__Lista de exercícios__:
(1) Segundo o texto sobre o Crossfit, que binômio se construiu no interior de uma sociedade produtivista e imediatista?
(2) Prossiga o texto sobre o Crossfit a partir do ponto em que ele termina.

Fidel Machado 27 de dezembro de 2019

Para o fim aqui proposto, trabalharei de forma mais direta com o Crossfit, pois este surge como um aglutinador e catalisador de uma série de discursos. Adianto que não há um motivo fundante ou essencial pela escolha da prática nem tampouco o que aqui discorrerei é específico dela. Todavia, percebo uma certa recorrência de falas e um modo de lidar com o corpo e o movimento que se aproximam do paradigma do corpo-máquina e, por esse fator, despertou meu interesse e gerou o questionamento: há alguma relação entre o paradigma do controle e domínio do corpo com a produção de determinadas promessas crossfiteiras? Com um caráter, declaradamente, ensaístico e exploratório, tentarei nos próximos parágrafos brincar e perspectivar o Crossfit a partir dessa problemática.

No interior de uma sociedade produtivista com traços, marcadamente, imediatistas, se construiu o binômio do sujeito geral e do fracasso individualizado. O primeiro exemplo é um modelo a ser, insanamente, atingido, pois os signos de sucesso, felicidade e afins são seus atributos. Como contraponto, o fracasso individualizado representa esse sujeito particularizado, culpabilizado e, portanto, derrotado haja vista que seu esforço não foi suficiente para atingir a ilusória ideia do sujeito geral. Parece-me, diante desse binômio, que há uma possível correlação com o aumento assustador e alarmante das doenças psíquicas, como transtornos, distúrbios de percepção, depressão ou ansiedade. Penso que como efeito das demandas impostas e do empresariamento desse sujeito há uma redução da capacidade crítica e argumentativa para facilitar possíveis cooptações em certos discursos e assim o cumprimento das metas seja realizado de forma passiva e rentável.

Na esteira dessa discussão, o Crossfit se adequou de forma singular ao ritmo frenético da sociedade contemporânea. Os estímulos sempre variados, a diversidade de movimentos, a busca pelos recordes pessoais e o incentivo constante para a dedicação e o esforço são algumas dessas características que refletem algumas demandas sociais. Fora isso, há uma relação de amor e ódio com o cronometro e um certo fetiche com o tempo, com a mensuração das cargas e com os números. Ademais, promessas, como realizar movimentos complexos em tempo recorde, tornar-se atleta em um período meteórico, emagrecer ou ficar forte instantaneamente ou, como contraponto, não realizar ou praticar a modalidade, pois ela lesiona, são recorrentes no interior desse campo.

__Dados fornecidos__:
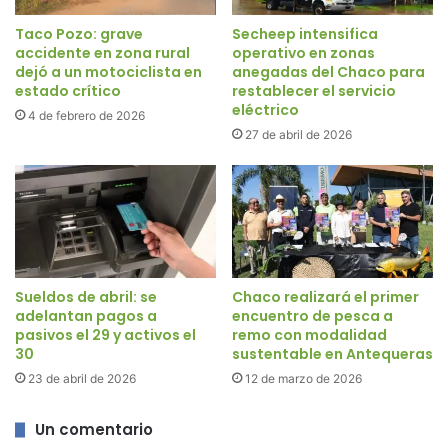
Taco Pozo: grave
Secheep intensifica
accidente en zona rural
operativo en zonas
dejó a un motociclista en
anegadas del Chaco para
estado crítico
restablecer el servicio
eléctrico
4 de febrero de 2026
27 de abril de 2026
Sueldos de abril: se
Chaco realizará el primer
adelantan pagos a
encuentro de pesca a
pasivos el 29 y activos el
remo con modalidad
30
sustentable en Antequeras
23 de abril de 2026
12 de marzo de 2026
Un comentario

__Respostas do exercício__:
(1) O binômio do sujeito geral e do fracasso individualizado.

(2)
Praticante de Crossfit ajusta a carga. Foto: Victor Freitas/Unsplash.

De acordo com o argumento aqui apresentado esses discursos parecem dialogar com uma certa pretensão de controle, domínio absoluto e de uma intervenção precisa no corpo. Como artifício ilustrativo que reforça tal diálogo, tenho escutado, reiteradamente de praticantes, professores, nutricionistas, osteopatas e demais profissionais, falas, como: “cuidando da máquina”, fortalecendo as peças”, “testando a máquina”, “alinhando e balanceando”. Teria toda essa lógica de controle, domínio e mensuração alguma relação com paradigma do corpo máquina? Todo esse investimento corporal estaria a serviço de qual ideário de corpo? Seria essa semelhança e essa adequação uma possível explicação para o sucesso do Crossfit em escala mundial? Para não ser incoerente, afirmo que não tenho como objetivo a produção de categorias totalizantes e universalistas. O que aqui venho apresentar é uma inquietação a partir da escuta reincidente da fala de alguns profissionais e praticantes da modalidade e uma possível aproximação desses discursos com paradigmas sobre o corpo. Desse modo, ratifico que essa não é a visão de todos os profissionais nem tampouco a visão única do Crossfit.

A tentativa de domínio da natureza por meio da racionalidade científica, forma típica de conhecimento do século XIX, subsidia alguns processos e pensamentos. Nesse sentido, a objetividade da Física, da Química e da Biologia estruturava uma certa forma de pensamento que inspirou e estimulou uma certa ânsia investigativa sobre o corpo. Tal forma de pensar culminou na concepção do corpo como objeto físico, como máquina. O corpo, por sua vez, é definido a partir de um sistema de alavancas e engrenagens que, para o seu funcionamento, gera um gasto calórico que precisa ser reposto. Essa forma de se conceber o funcionamento corporal visa o rendimento e o cuidado do corpo se reduz a manutenção de suas partes.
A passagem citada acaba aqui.